Chances are good that they simply look at the number of calls from your IP address per second and if it passes a threshold, the IP address gets blocked.
I have url like:
http://www.matweb.com/search/DataSheet.aspx?MatGUID=849e2916ab1541be9ff6a17b78f95c82
I want to download source code from that page using this code:
private static string urlTemplate = #"http://www.matweb.com/search/DataSheet.aspx?MatGUID=";
static string GetSource(string guid)
{
try
{
Uri url = new Uri(urlTemplate + guid);
HttpWebRequest webRequest = (HttpWebRequest)WebRequest.Create(url);
webRequest.Method = "GET";
HttpWebResponse webResponse = (HttpWebResponse)webRequest.GetResponse();
Stream responseStream = webResponse.GetResponseStream();
StreamReader responseStreamReader = new StreamReader(responseStream);
String result = responseStreamReader.ReadToEnd();
return result;
}
catch (Exception ex)
{
return null;
}
}
When I do so I get:
You do not seem to have cookies enabled. MatWeb Requires cookies to be enabled.
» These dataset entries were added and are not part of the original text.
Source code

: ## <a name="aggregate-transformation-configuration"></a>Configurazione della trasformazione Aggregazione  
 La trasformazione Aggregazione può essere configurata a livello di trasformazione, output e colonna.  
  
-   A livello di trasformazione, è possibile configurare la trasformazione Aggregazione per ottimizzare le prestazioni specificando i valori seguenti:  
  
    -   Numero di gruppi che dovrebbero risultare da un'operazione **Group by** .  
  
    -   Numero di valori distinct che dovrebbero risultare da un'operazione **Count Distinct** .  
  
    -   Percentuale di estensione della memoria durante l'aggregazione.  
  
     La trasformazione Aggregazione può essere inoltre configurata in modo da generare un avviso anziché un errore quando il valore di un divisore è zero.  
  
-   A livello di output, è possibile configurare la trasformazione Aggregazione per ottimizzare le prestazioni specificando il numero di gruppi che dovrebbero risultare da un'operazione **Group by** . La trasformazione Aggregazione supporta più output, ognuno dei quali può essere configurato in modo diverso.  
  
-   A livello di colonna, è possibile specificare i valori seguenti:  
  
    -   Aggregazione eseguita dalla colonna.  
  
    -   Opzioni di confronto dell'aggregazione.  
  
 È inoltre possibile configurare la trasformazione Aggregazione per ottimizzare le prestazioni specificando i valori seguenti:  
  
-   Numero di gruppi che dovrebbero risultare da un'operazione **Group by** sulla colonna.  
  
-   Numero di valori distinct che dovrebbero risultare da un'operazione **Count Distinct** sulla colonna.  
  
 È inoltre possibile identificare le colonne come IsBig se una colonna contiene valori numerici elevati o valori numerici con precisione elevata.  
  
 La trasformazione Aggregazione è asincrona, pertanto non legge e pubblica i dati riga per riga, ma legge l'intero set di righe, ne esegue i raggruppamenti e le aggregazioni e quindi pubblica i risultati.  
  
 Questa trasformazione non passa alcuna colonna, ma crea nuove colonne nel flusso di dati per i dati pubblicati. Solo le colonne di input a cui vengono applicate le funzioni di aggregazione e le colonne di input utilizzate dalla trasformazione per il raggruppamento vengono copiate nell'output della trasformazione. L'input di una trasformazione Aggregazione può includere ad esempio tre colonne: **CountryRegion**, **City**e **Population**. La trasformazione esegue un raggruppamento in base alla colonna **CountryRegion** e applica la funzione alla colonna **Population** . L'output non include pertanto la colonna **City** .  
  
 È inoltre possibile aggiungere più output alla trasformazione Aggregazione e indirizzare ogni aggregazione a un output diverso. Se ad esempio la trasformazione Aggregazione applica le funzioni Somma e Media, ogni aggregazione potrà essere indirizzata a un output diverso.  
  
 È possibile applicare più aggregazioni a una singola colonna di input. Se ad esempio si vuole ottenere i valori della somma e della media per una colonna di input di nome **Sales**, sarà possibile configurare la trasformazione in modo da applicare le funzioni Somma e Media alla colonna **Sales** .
Ok, that I understand, so I added lines:
CookieContainer cc = new CookieContainer();
webRequest.CookieContainer = cc;
I got:
Your IP Address has been restricted due to excessive use. The problem may be compounded when an IP address may be shared by many people in a company or through an internet service provider. We apologize for any inconvenience.
I can understand this but I'm not getting this message when I try to visit this page using web browser. What can I do to get the source code? Some cookies or http headers?
It probably doesn't like your UserAgent. Try this:
webRequest.UserAgent = "Mozilla/5.0 (Windows; U; Windows NT 6.1; en-US; rv:1.9.2.13) Gecko/20101203 Firefox/3.6.13 (.NET CLR 3.5.30729)"; //maybe substitute your own in here
It looks like you're doing something that the company doesn't like, if you got an "excessive use" response.
You are downloading pages too fast.
When you use a browser you might get up to one page per second. Using a application you can get several pages per second and that's probably what their web server is detecting. Hence the excessive usage.